According to the decision tree, the criteria that distinguish the people having salary less than or equal to 50K and the one having more than 50K are relationship, capital gain and education number. 1. For capital gain < 7074; 54% have salary less than or equal to 50K and 1% have salary greater than 50K. 2. For people having education =10th, 11th, 12th, 1st-4th, 5th-6th, 7th-8th, 9th, Assoc-acdm, Assoc-voc, HS-grad, Preschool, Some-college; 14% have salary greater than 50K.
## [1] 0.06875571
Correlation between age and hours per week worked is very small.Thus, this criterion can be used for not allocating the hours to work as per the age of the person.

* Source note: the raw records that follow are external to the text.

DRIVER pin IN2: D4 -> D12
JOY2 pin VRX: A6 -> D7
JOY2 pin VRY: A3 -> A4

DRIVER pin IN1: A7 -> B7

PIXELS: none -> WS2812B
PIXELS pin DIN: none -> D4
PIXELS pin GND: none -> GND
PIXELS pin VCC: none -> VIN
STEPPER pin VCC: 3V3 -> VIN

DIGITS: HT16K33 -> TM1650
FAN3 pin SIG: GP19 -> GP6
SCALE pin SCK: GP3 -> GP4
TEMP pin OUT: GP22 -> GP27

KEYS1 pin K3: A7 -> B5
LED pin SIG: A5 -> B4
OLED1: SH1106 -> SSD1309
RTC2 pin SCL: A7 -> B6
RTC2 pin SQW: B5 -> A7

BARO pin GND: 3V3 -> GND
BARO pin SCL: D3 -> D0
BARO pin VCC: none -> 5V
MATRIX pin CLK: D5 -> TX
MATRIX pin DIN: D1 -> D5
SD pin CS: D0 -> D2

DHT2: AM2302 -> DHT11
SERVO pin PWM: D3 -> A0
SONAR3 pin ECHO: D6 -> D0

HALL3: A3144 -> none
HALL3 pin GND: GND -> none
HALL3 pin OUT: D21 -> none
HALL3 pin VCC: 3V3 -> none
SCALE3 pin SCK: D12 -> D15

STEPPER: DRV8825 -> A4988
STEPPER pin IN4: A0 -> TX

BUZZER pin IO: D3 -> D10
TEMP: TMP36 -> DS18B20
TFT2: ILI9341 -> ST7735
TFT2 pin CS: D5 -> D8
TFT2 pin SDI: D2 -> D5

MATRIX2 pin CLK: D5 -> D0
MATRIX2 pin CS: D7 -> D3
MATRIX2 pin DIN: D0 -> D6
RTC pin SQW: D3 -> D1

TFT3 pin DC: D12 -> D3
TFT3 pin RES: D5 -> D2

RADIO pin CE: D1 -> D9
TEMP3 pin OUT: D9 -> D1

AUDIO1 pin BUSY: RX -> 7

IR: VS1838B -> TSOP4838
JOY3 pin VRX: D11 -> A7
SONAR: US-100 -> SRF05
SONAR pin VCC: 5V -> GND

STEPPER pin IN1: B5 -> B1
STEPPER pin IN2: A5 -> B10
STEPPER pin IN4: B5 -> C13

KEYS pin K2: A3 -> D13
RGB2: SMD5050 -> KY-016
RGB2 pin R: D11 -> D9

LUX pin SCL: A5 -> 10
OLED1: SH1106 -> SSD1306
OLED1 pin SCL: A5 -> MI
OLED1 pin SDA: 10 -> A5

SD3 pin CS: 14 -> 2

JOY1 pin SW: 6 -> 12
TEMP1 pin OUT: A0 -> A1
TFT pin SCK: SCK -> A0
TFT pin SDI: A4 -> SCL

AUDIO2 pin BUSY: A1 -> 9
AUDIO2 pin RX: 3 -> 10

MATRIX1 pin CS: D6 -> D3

LRModel <- glm(CI_data$salary~CI_data$sex+CI_data$age+CI_data$hours.per.week+CI_data$occupation+CI_data$marital.status, data = CI_data)
summary(LRModel)
##
## Call:
## glm(formula = CI_data$salary ~ CI_data$sex + CI_data$age + CI_data$hours.per.week +
## CI_data$occupation + CI_data$marital.status, data = CI_data)
##
## Deviance Residuals:
## Min 1Q Median 3Q Max
## -0.8507 -0.2852 -0.1457 0.1434 1.1173
##
## Coefficients:
## Estimate Std. Error t value Pr(>|t|)
## (Intercept) 0.6341998 0.0146952 43.16 <2e-16 ***
## CI_data$sex 0.1322856 0.0048484 27.28 <2e-16 ***
## CI_data$age 0.0057837 0.0001679 34.44 <2e-16 ***
## CI_data$hours.per.week 0.0055472 0.0001863 29.77 <2e-16 ***
## CI_data$occupation 0.0054397 0.0005241 10.38 <2e-16 ***
## CI_data$marital.status -0.0284765 0.0015467 -18.41 <2e-16 ***
## ---
## Signif. codes: 0 '***' 0.001 '**' 0.01 '*' 0.05 '.' 0.1 ' ' 1
##
## (Dispersion parameter for gaussian family taken to be 0.1580833)
##
## Null deviance: 5952.8 on 32560 degrees of freedom
## Residual deviance: 5146.4 on 32555 degrees of freedom
## AIC: 32349
##
## Number of Fisher Scoring iterations: 2
The values obtained from logistic regression for sex, age, hours per week, occupation and marital status are very small. Also, from the logistic regression, we can conclude that sex is one of the major criteria for calculating salary. Marketing team can use this information in providing an estimate to the male and female employers about their salary.